## DOCUMENT EXCERPT
* * * * * * * * *

Iran’s terror navy

posted at 1:30 pm on March 27, 2007 by Bryan

Today must be the day to get email from troops. Keep ‘em coming–a few words from the front lines or from troops familiar with workings on the front lines carries much more weight with me than anything emanating from the AP and other MSM outlets.

This email comes from a USN Lt who has served in the Gulf and has seen Iranian tactics and actions up close. He served aboard the USS Underwood, which patrols the North Arabian Gulf along with the HMS Cornwall. That’s the ship that the captured British sailors and Marines belong to. I think the Lt provides some useful backstory on the Iranian seizure of those 15 British troops.

I don’t think it was widely reported, but the last time The ‘Wood was in the NAG (North Arabian Gulf) (from roughly Oct ’04 until Jan ’05) the Brits had a standoff with the Iranians. It was early December ’04 if i remember correctly when for a reason we could never ascertain, something like 5 or 6 merchant vessels ran aground trying to enter the Shat’ al Arab, which is roughly the dividing line between Iranian and Iraqi waters (depending upon who you ask, as you might imagine). A British Boarding Team boarded one of the aground vessels to try to figure out why so many vessels ran aground at the same time. While in the merchant vessel, small boats from the Iranian Republican Guard Corps Navy (IRGCN) surrounded the vessel and the British small boat standing by. The picture I believe is classified, but you can imagine the reaction of the guys in the RHIB when there were two IRGCN RHIBs within 20 feet, pointing AK-47′s and an RPG at them. Needless to say the RHIB backed off and returned to the ship. The Boarding Team hunkered down and the diplomacy started. It ended with the Boarding Team getting lifted off the merchant via helicopter, a needlessly dangerous operation, because the Iranians gave them permission to do so by air but only until sunset. After that all bets would be off.

* * * * * * * * *

## EXTRACTED MATERIAL
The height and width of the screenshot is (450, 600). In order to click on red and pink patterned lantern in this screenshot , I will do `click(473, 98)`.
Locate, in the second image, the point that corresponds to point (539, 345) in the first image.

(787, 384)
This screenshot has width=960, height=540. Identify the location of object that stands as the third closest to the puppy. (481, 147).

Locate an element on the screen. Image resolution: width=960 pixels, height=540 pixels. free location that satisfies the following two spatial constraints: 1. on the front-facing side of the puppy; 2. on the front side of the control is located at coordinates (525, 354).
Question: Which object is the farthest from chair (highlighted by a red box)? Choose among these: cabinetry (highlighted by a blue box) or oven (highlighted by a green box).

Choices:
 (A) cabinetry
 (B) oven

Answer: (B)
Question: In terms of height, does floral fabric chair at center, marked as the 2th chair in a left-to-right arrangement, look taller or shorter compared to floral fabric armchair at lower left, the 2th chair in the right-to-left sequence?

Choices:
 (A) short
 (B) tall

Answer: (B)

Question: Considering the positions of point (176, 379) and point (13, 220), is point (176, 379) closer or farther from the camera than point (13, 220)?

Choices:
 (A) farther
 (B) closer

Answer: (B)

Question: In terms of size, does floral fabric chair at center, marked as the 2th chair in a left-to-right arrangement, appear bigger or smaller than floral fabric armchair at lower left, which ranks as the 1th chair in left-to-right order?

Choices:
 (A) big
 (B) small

* * * * * * * * *

## REQUIREMENT 1
In the post on Iran's terror navy, which ship patrols the North Arabian Gulf along with the USS Underwood?
## REQUIREMENT 2
Using the post on Iran's terror navy, say whether each statement agrees with it, and quote the words that decide each one: (a) The Lt served aboard the HMS Cornwall. (b) The British Boarding Team was taken off the merchant vessel by helicopter. (c) The Iranians allowed the air lift only until sunset.

## PROBLEM SOLUTION 1
The HMS Cornwall.

## PROBLEM SOLUTION 2
(a) No: "He served aboard the USS Underwood"
(b) Yes: "It ended with the Boarding Team getting lifted off the merchant via helicopter"
(c) Yes: "the Iranians gave them permission to do so by air but only until sunset"